Proposed Pharmacy Rules Allow More Compounding in Tennessee, Not Less

Last year, a compounding pharmacy in Massachusetts caused the deaths of 14 Tennesseans due to a meningitis outbreak. Image Courtesy CDC

Last year, a compounding pharmacy in Massachusetts caused the deaths of 14 Tennesseans due to a meningitis outbreak. Image Courtesy CDC

There soon may be more pharmacy compounding done in Tennessee rather than less. The legislature’s answer to industry problems is to reduce the number of compounded drugs shipped in from out of state.

The fungal meningitis outbreak that claimed 51 lives – 14 in Tennessee – was traced back to contaminated steroids mixed by a huge compounding pharmacy in Massachusetts. One reason drugs were being ordered from afar is that Tennessee only allows compounders to produce drugs if they are filling a specific person’s prescription.

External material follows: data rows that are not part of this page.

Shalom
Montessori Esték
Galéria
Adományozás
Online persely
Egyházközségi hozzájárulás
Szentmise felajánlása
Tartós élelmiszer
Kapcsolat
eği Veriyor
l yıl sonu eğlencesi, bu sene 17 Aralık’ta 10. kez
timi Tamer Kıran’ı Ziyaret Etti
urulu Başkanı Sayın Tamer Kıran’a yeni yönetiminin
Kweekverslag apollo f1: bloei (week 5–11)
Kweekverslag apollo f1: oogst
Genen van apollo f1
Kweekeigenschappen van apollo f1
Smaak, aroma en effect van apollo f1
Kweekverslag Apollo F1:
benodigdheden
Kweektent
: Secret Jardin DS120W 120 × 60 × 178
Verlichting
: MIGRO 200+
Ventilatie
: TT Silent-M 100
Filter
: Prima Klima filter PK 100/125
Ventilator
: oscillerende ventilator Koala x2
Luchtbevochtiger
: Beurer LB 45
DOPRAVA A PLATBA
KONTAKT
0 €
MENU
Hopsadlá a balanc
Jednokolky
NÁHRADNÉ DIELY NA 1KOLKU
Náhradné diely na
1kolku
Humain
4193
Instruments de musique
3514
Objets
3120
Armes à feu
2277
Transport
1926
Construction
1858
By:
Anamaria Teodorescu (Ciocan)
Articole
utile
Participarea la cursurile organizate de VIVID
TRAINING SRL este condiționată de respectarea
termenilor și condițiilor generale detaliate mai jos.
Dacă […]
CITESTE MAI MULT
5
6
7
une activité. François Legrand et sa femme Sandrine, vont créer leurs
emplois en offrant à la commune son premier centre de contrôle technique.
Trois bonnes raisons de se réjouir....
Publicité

A bill that has now passed the state Senate and is set for approval in the House would allow Tennessee compounders to mix drugs without a prescription – things like emergency medicines kept on board an ambulance. Baeteena Black heads the Tennessee Pharmacists Association, which helped write the bill.

“They need to have these drugs available to treat their patients in emergency situations. They’re going to be able to get them from a pharmacy here in Tennessee that is very highly regulated,” said Black.

The new regulations also require that outside pharmacies be inspected by their state’s licensing agency before being allowed to ship medicine to Tennessee.